Our read: this is the most significant software engineering milestone in quantum computing since the introduction of standardized quantum programming frameworks, and its importance has nothing to do with quantum advantage or near-term applications. It is a measurement. It is the moment when cryptographic vulnerability shifted from theoretical to engineered — when 'eventually quantum computers will break RSA' became 'quantum computers will break RSA-2048 with exactly this many qubits and this many operations.' The security implications are immediate. The commercial implications are more subtle but no less important: IQM now has proof that its software stack can handle the compilation complexity of real-world cryptanalytic algorithms at scale. That is the asset BlackRock was buying into. IQM is preparing to go public via a merger with Real Asset Acquisition Corp, and the timing of the Qrisp 0.8 release — one week post-financing, immediately before the expected listing window — signals that IQM intends to deploy this milestone in its S-1 narrative as evidence of a company advancing simultaneously on hardware and software. What would change this read: (1) If the exact gate budget and qubit count are not published within 60 days in a peer-reviewed venue or technical report, the claim loses credibility and becomes marketing theater; (2) if adoption of Qrisp as the default SDK on IQM Resonance stalls below 5,000 active developer accounts in Q3 2026, the software layer is not actually solving friction for quantum programmers; (3) if a competitor — IBM, Google, or Atom Computing — publishes a comparable or superior compilation of the same algorithm using their own framework within 90 days, the differentiation collapses and Qrisp becomes one of several equivalent tools rather than the first-mover advantage it now appears to be.
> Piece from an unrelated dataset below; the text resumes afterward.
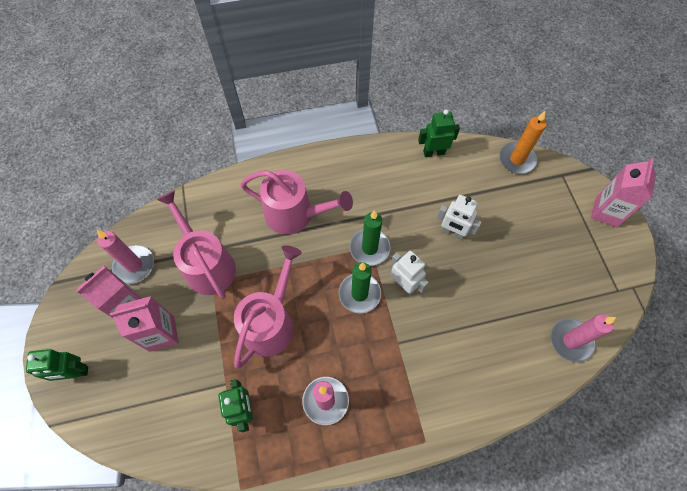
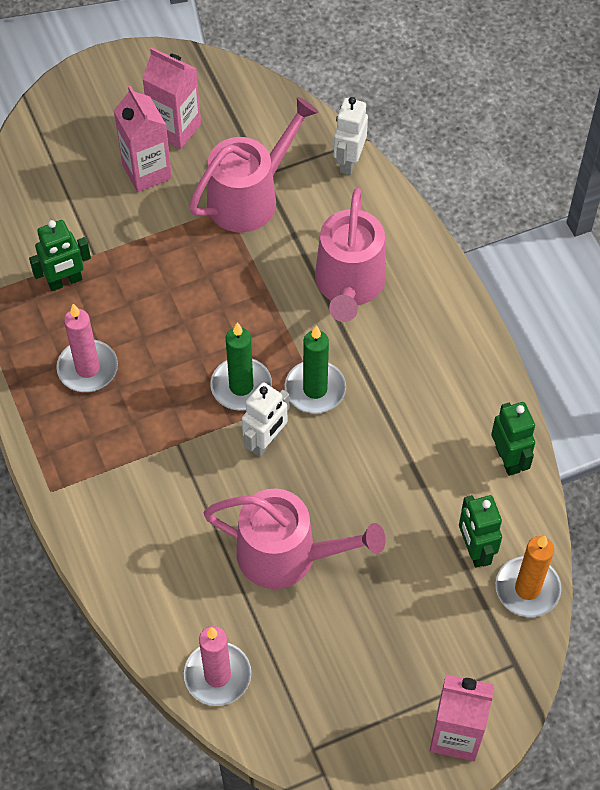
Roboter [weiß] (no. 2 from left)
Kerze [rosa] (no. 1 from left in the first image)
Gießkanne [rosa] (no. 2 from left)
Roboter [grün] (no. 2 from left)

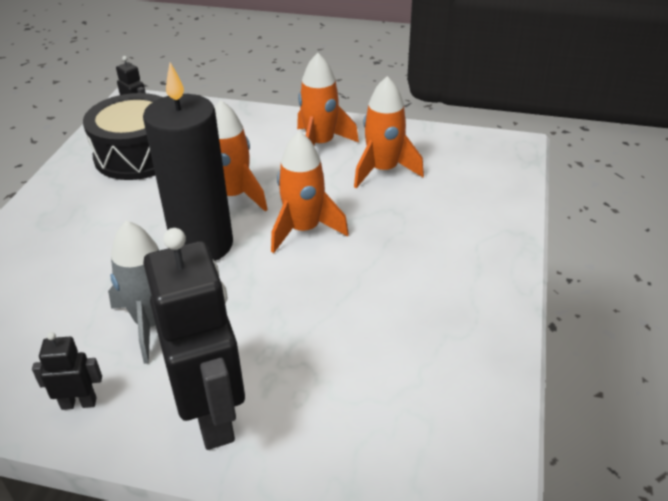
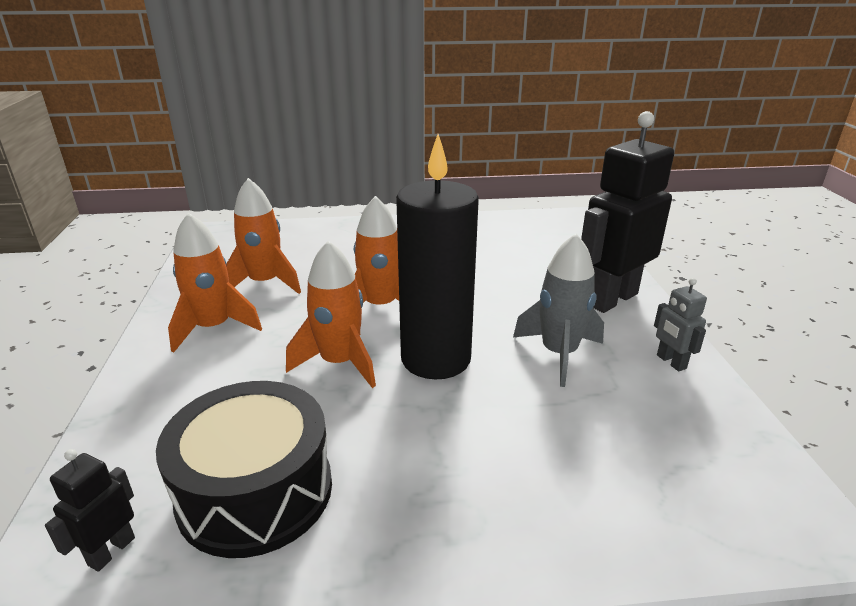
Roboter [grau]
Watch for: (1) Publication of the exact T-gate count, qubit budget, and circuit depth for the RSA-2048 Shor compilation — IQM's LinkedIn post referenced these numbers as definitive, but they have not appeared in a citable technical document; expect a preprint or technical report within 4-6 weeks. (2) IQM's SPAC merger completion and S-1 filing — the quantum milestone will appear in the growth narrative, and the filing will reveal the exact valuation at which BlackRock entered and the burn rate IQM is targeting. (3) DARPA Quantum Benchmarking Initiative (QBI) Stage C evaluation criteria updates — the Qrisp resource estimates will likely be cited in redefined benchmarks for hardware-agnostic quantum utility scoring, and QBI endorsement carries more weight in government procurement than any other credential in the sector. (4) Public or classified guidance from NIST, NSA, or EU ENISA on post-quantum migration urgency — watch for any statement that cites concrete quantum resource budgets as a planning trigger; if this milestone becomes the canonical reference point for threat modeling, its strategic weight is confirmed.